AVC: What’s it like to go back on a show like that that you haven’t been on for a while and see all these people you used to work with regularly?
DD: It’s a bit surreal. It’s not so much seeing the people, because I’ve stayed in contact with a bunch of them since the show, so that wasn’t as strange. But being, like, in the warehouse, wearing the uniform of Roy again. All that is, like, “What? This is a crazy flashback from years ago!” So it’s surreal, but it was a lot of fun.
AVC: You’ve done a lot of guest spots on dramas. Are you drawn more to comedy naturally?

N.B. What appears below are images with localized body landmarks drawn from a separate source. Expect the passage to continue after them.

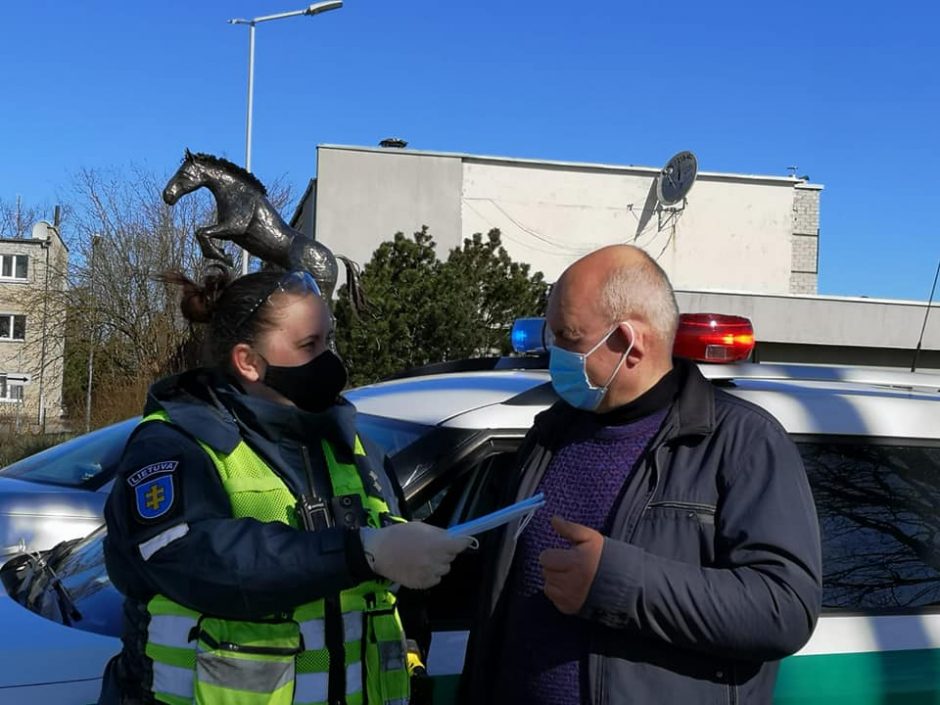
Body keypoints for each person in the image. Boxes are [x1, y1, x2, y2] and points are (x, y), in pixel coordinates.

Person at [461, 245, 822, 704]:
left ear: (631, 343)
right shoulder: (550, 432)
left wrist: (615, 582)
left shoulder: (742, 443)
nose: (555, 354)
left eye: (569, 337)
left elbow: (783, 608)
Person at [99, 268, 472, 705]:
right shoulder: (177, 444)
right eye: (308, 345)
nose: (329, 359)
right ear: (249, 362)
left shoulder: (353, 447)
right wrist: (361, 550)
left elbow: (392, 592)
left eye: (328, 341)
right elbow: (197, 560)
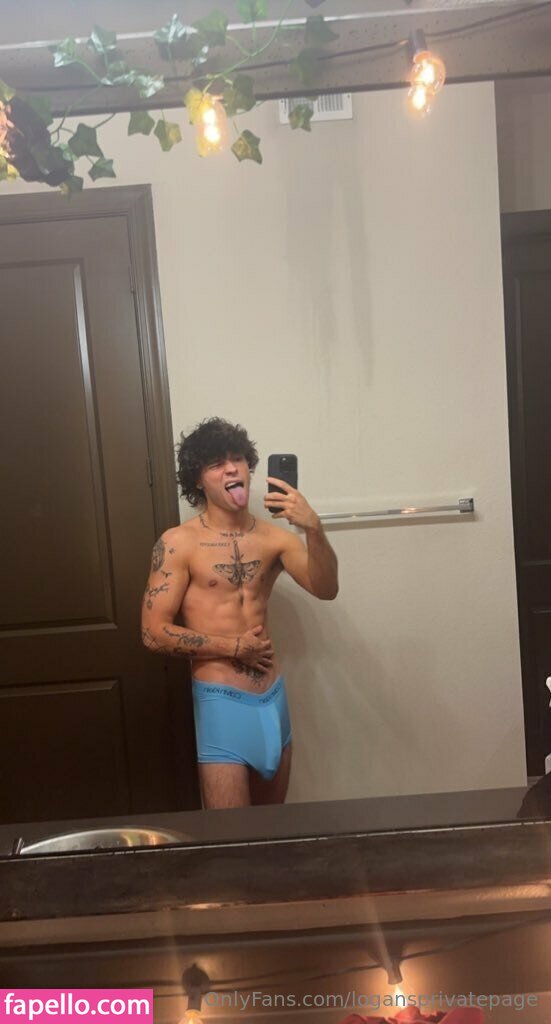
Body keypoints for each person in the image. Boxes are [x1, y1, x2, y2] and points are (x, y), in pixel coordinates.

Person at [141, 417, 338, 810]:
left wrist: (314, 529)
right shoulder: (178, 543)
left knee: (272, 829)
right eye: (216, 464)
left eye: (238, 459)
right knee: (232, 837)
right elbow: (152, 633)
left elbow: (326, 588)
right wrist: (233, 647)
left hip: (274, 701)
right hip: (221, 705)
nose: (231, 469)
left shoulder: (275, 539)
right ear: (198, 480)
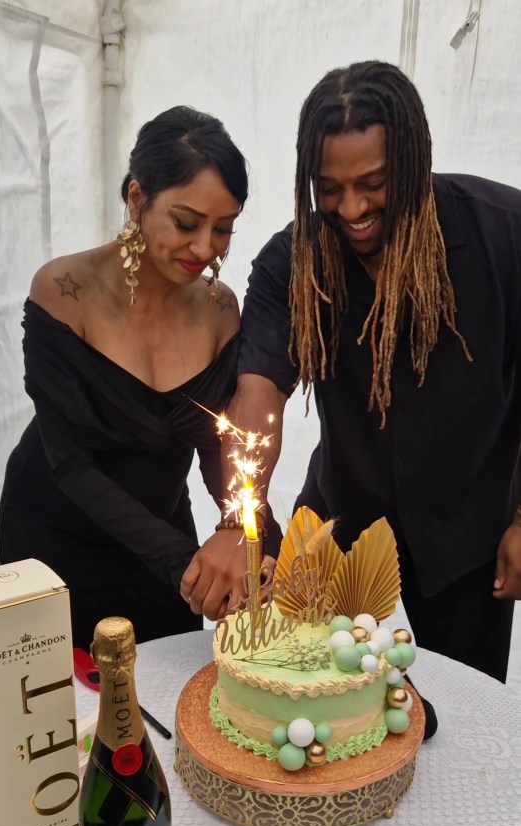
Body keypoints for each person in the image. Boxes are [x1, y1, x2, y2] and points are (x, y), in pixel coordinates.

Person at [181, 61, 521, 685]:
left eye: (374, 183)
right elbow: (258, 392)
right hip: (341, 520)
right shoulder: (292, 260)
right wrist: (242, 516)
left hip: (470, 537)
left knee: (465, 714)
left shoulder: (505, 232)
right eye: (328, 188)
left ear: (416, 162)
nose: (352, 208)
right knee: (312, 699)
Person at [0, 105, 251, 651]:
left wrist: (242, 532)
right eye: (186, 223)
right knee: (67, 717)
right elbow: (70, 464)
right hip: (54, 542)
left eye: (223, 228)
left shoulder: (220, 309)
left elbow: (219, 442)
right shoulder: (64, 291)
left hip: (162, 538)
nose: (205, 248)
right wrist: (186, 562)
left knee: (167, 707)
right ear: (137, 199)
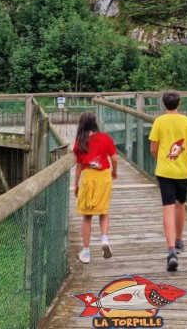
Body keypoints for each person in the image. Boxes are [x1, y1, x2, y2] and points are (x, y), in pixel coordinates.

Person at [149, 91, 187, 272]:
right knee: (180, 204)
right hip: (184, 171)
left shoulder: (159, 121)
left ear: (164, 104)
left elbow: (153, 147)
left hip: (165, 171)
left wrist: (161, 160)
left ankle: (171, 250)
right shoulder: (186, 121)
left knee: (167, 207)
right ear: (179, 103)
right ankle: (179, 240)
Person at [73, 112, 118, 264]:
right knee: (103, 211)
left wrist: (75, 184)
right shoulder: (105, 138)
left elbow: (79, 166)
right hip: (104, 176)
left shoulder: (80, 142)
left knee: (87, 216)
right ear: (95, 123)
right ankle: (104, 238)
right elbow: (114, 158)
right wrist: (114, 171)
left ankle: (86, 252)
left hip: (88, 178)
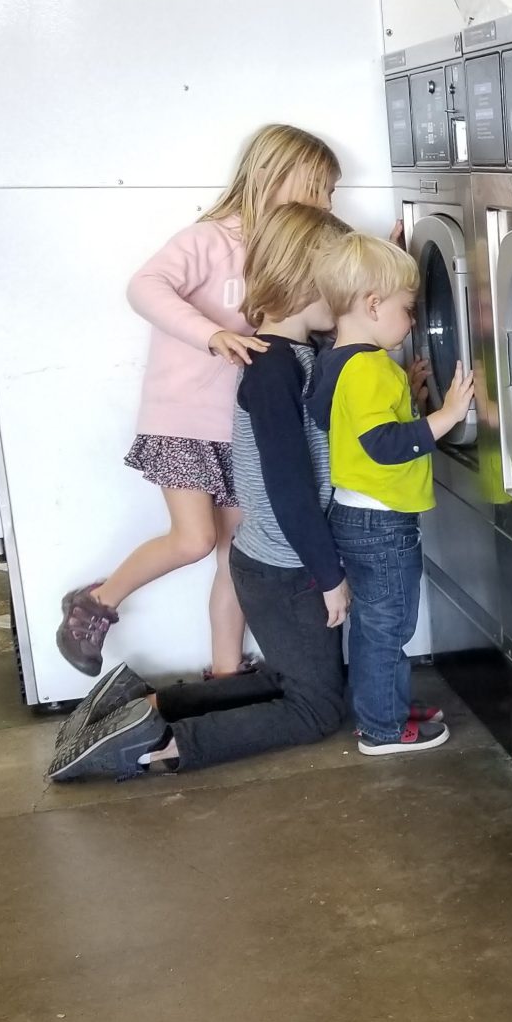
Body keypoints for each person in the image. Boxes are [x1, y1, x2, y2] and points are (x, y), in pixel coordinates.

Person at [50, 202, 381, 781]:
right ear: (309, 281)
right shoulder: (276, 367)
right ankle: (158, 748)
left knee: (285, 681)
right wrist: (330, 575)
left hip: (272, 560)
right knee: (317, 709)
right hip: (287, 567)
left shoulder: (293, 355)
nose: (349, 299)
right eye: (343, 285)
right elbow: (289, 487)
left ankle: (147, 707)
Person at [55, 124, 342, 679]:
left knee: (235, 557)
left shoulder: (292, 253)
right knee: (195, 539)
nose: (329, 202)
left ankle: (226, 675)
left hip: (242, 432)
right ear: (271, 177)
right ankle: (96, 602)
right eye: (320, 188)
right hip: (184, 420)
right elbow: (145, 286)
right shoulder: (211, 239)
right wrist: (210, 334)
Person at [312, 232, 475, 756]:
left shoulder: (338, 360)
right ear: (373, 305)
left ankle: (384, 705)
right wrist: (444, 416)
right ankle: (381, 728)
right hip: (383, 522)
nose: (412, 323)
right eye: (408, 310)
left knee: (377, 625)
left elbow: (332, 419)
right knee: (389, 626)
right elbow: (382, 445)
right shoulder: (367, 367)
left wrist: (405, 388)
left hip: (355, 515)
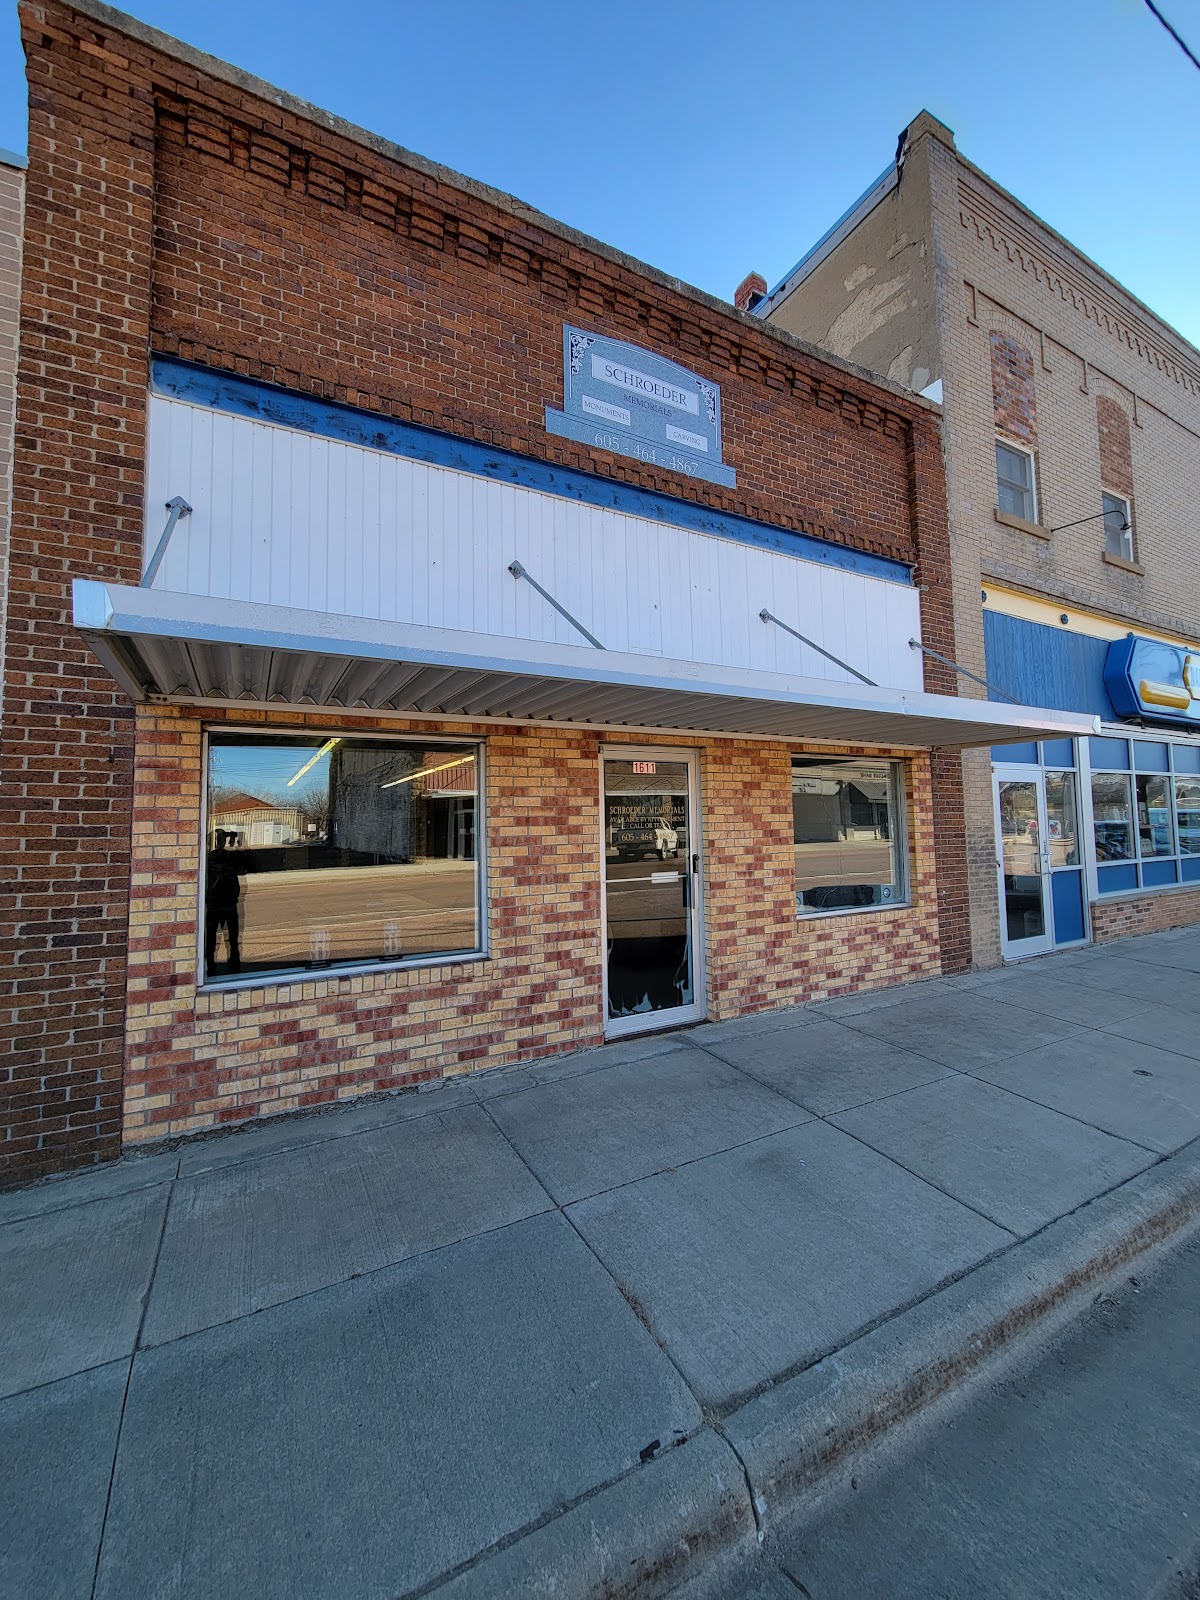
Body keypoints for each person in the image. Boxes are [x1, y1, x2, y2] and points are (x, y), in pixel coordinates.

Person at [205, 828, 244, 973]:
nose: (222, 841)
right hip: (218, 905)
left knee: (231, 939)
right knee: (213, 940)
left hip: (225, 904)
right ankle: (211, 966)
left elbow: (240, 871)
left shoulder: (225, 857)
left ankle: (232, 964)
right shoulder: (215, 858)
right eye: (221, 839)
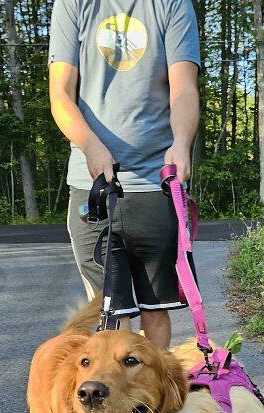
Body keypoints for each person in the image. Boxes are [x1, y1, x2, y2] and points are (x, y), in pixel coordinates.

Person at [48, 0, 201, 349]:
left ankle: (154, 403)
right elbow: (59, 93)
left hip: (156, 183)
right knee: (110, 311)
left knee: (155, 309)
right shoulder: (72, 4)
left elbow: (184, 89)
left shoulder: (173, 4)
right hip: (95, 189)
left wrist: (181, 143)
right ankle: (118, 402)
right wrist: (90, 145)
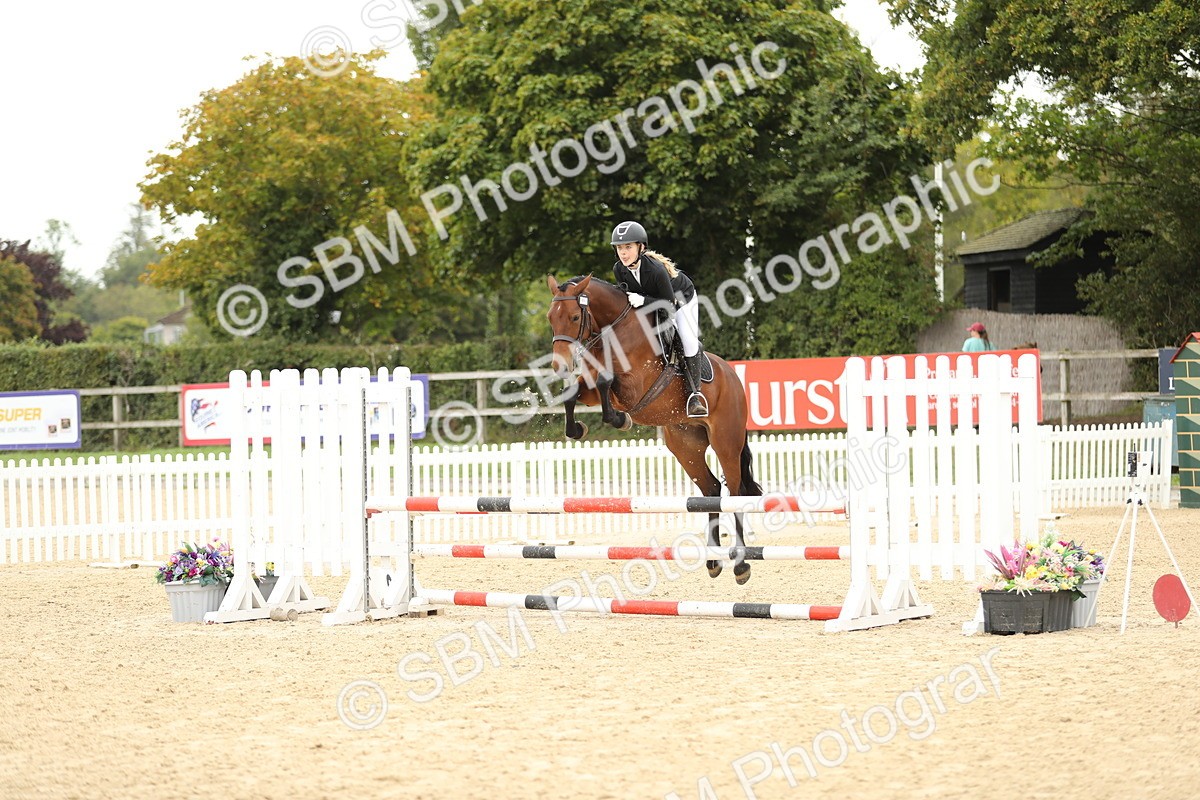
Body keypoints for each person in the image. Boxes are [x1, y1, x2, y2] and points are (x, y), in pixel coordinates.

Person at [609, 220, 708, 417]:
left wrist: (642, 300)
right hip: (653, 300)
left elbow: (668, 306)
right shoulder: (619, 269)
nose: (623, 252)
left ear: (641, 247)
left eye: (628, 247)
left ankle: (694, 397)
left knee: (687, 342)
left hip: (680, 299)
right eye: (620, 248)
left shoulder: (655, 270)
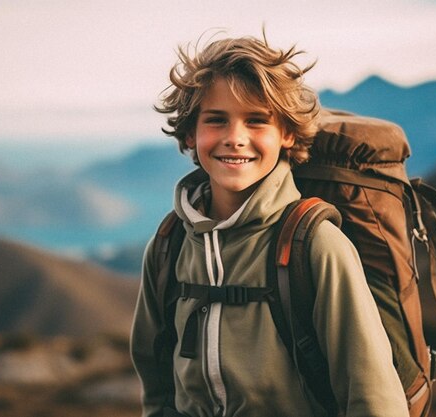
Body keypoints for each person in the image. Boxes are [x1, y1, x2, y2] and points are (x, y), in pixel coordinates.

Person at [131, 32, 409, 417]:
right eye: (216, 120)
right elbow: (157, 386)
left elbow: (373, 398)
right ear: (191, 134)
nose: (235, 138)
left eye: (256, 121)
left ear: (288, 134)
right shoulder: (169, 246)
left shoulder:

DD: I genuinely do both. I went to acting school, and I went to the Juilliard School Of The Arts and basically studied classical theater, and we did a little bit of everything. We did comedy and drama and improv as well, so my background is pretty fluent in both sides. It’s funny, because before I did The Office, most of the stuff I’d done on television were drama guest stars, and most of the movies I’d done had been comedies. I like doing comedy, and I’m comfortable with it, but I also have a lot of fun doing dramas, and I had debated this last pilot season if I was going to possibly do a drama. I had done a few pilots over the last couple of years, and this comedy came along, and I just really thought it was really funny and really genuine, so I decided to jump on board and give this one a go.